Why Russia might not stop with Crimea
CHUNG SUNG-JUN/Getty Images


It's anyone's guess how Russia will act in Ukraine over the coming days and weeks. The New Yorker's David Reminick, who spent years reporting out of Russia, and who recently wrote a fascinating analysis of Putin's worldview, argues that the situation could get much worse before it gets better. To justify the invasion of Crimea, the Russian parliament "repeatedly echoed the need to protect ethnic Russians in Ukraine — a theme consonant with the Kremlin's rhetoric about Russians everywhere, including the Baltic States," he writes. "But there was, of course, not one word about the sovereignty of Ukraine, which has been independent since the fall of the Soviet Union, in December, 1991."
If this is the logic of the Russian invasion, the military incursion is unlikely to stop in Crimea: nearly all of eastern Ukraine is Russian-speaking. Russia defines its interests far beyond its Black Sea fleet and the Crimean peninsula […]

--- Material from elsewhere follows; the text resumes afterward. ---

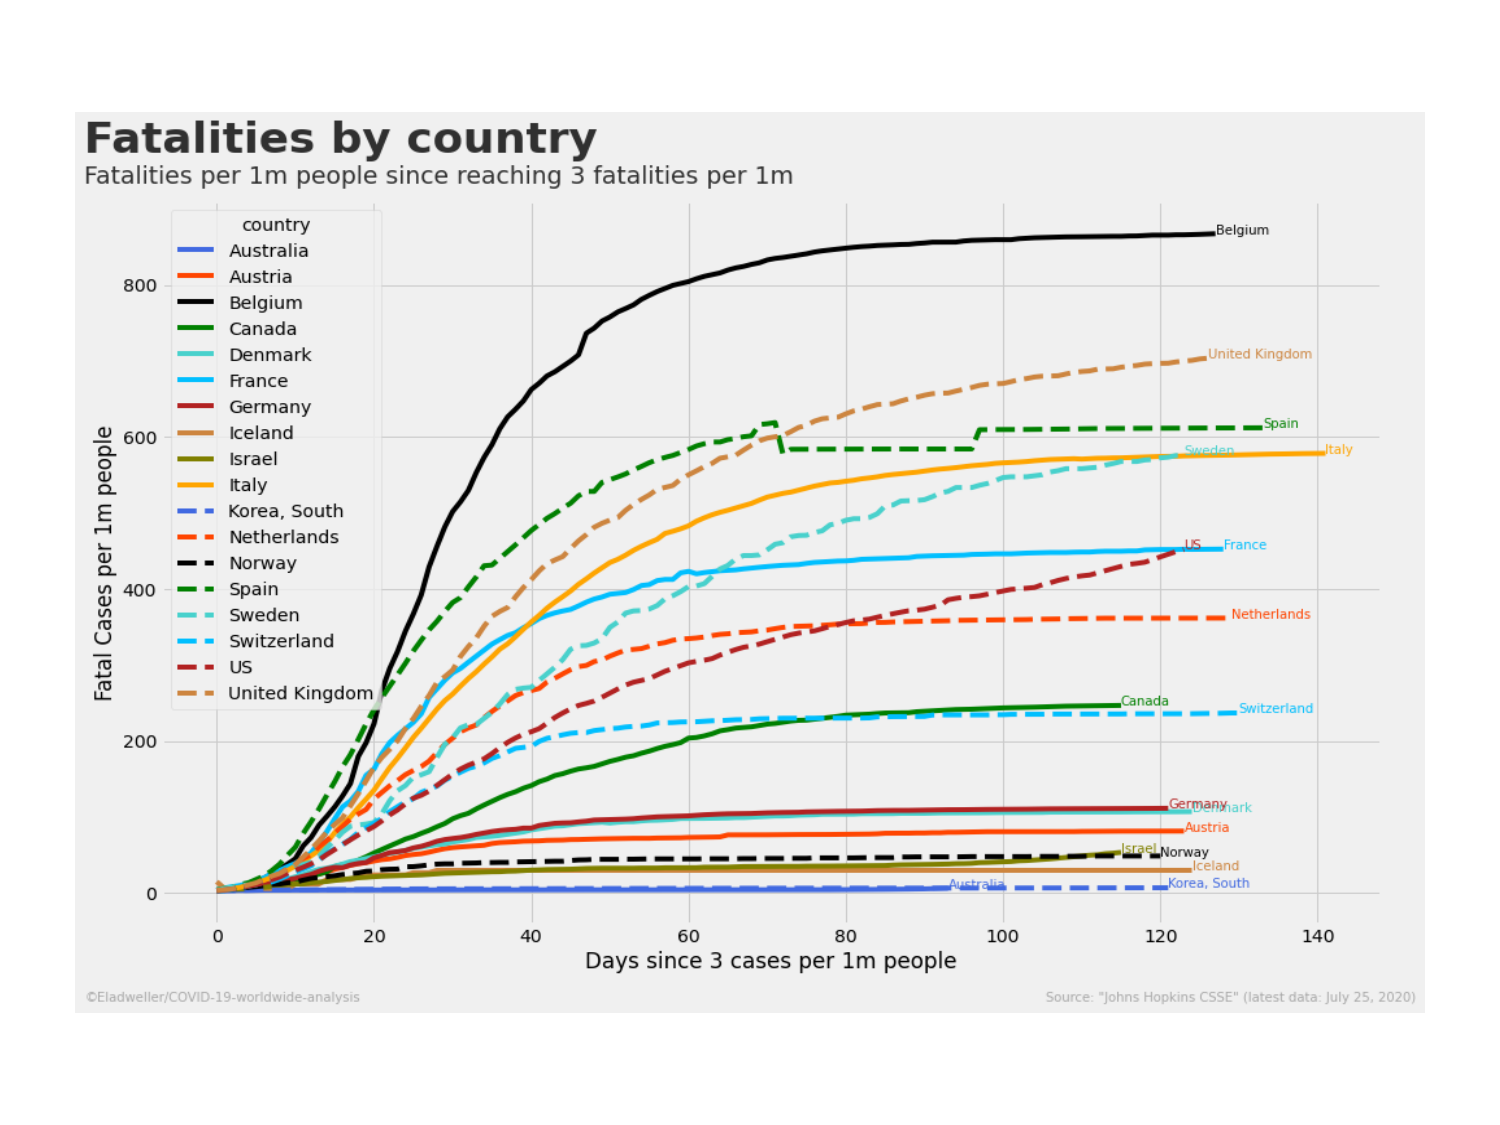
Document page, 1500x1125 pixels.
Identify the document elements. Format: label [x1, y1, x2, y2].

It's also worth noting that, in 1968, Moscow was reacting to the "threat" of the Prague Spring and to ideological liberalization in Eastern Europe; in 1979, the Kremlin leadership was reacting to the upheavals in Kabul. The rationale now is far flimsier, even in Moscow's own terms. The people of the Crimean peninsula were hardly under threat by "fascist gangs" from Kiev. In the east, cities like Donetsk and Kharkov had also been quiet, though that may already be changing. That's the advantage of Putin's state-controlled television and his pocket legislature; you can create any reality and pass any edict. [The New Yorker]
So far, the U.S. and other Western powers have condemned the Russian incursion without calling for forceful consequences beyond sanctions. That could change if Russia indeed decides to solidify its grasp on Crimea, or push on into Ukraine.